Pro-Tibetan demonstrators barred from Hong Kong for torch relay

Other News Materials 26 April 2008 12:25 (UTC +04:00)

Pro-Tibet demonstrators from overseas will be barred from entering Hong Kong ahead of the Olympic torch relay on May 2, the territory's security minister said Saturday.

Ambrose Lee said officials were determined to see the relay run smoothly when the Olympic flame returns to Chinese soil for the first time after its controversial world tour.

Pro-Tibet protestors would not only not be welcome but would be barred from entering Hong Kong to join in demonstrations, he was quoted as saying by government-run radio station RTHK.

Lee, Hong Kong's secretary for security, said he expected tens of thousands of people to line the route for the torch relay and said he expected the crowds to include pro-China and anti-China factions.

Refusing entry to Hong Kong to overseas protestors is likely to be controversial.

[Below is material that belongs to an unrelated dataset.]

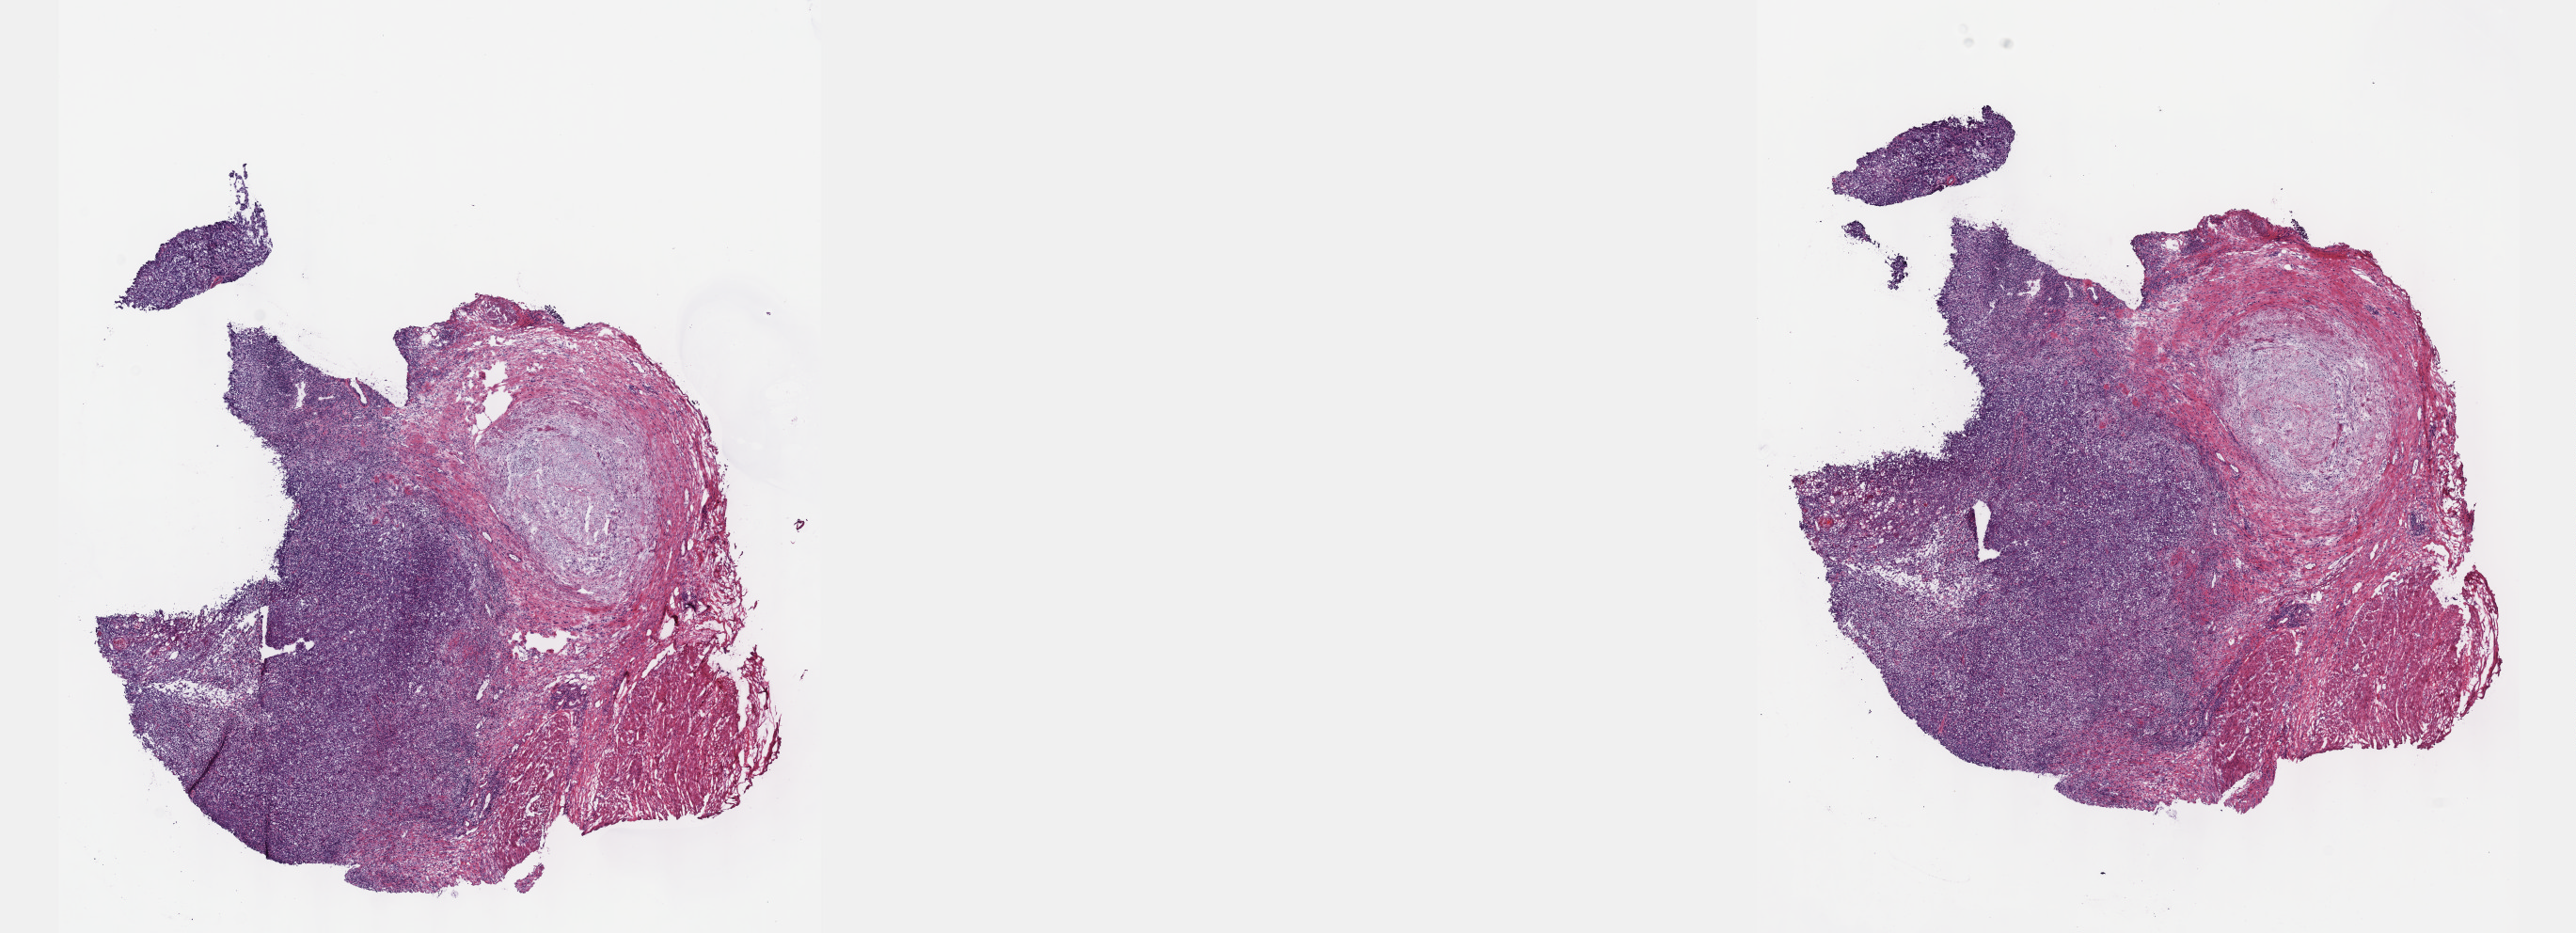
Whole-slide histology image, H&E-stained, a low-resolution overview of the entire scanned area, about 22.1 x 8.0 mm (from a 40x scan), frozen section from the top of the tissue portion, sample: primary tumour, bladder. Female, age 75 years at initial diagnosis. Histologic grade: high grade. Slide review estimates, as recorded: tumour cells 60%, tumour nuclei 60%, normal cells 40%, stromal cells 0%, necrosis 0%. Inflammatory infiltration, as recorded: lymphocyte infiltration 5%, monocyte infiltration 0%, neutrophil infiltration 0%.
* pathologic diagnosis: Transitional cell carcinoma (posterior wall of bladder)
* AJCC pathologic stage: IV (6th edition)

Previously, Falun Gong members refused entry to the former British colony have mounted successful court challenges, dpa reported.

People in Hong Kong have freedoms to demonstrate that are denied to people elsewhere in China because of the terms of its return to Chinese rule in 1997.

However, security officials have indicated that displaying the Tibetan flag may be interpreted as an offence during the Hong Kong relay and people planning protests say they have been harangued by police.

One 21-year-old university student who advertised a protest on her Facebook website page complained she was telephoned daily by police and asked to report to a police station.

A number of protest groups plan to highlight the unrest in Tibet during the Hong Kong torch relay, although surveys suggest a large majority of Hong Kongers oppose anti-China protests.

The city's Beijing-appointed Chief Executive Donald Tsang is expected to be the first of 120 torch-bearers to run in the 33- kilometre relay, which will be marshalled by 3,000 police.

Hong Kong reverted to Chinese sovereignty 11 years ago under a "one country, two systems" arrangement guaranteeing political freedoms and the right to protest.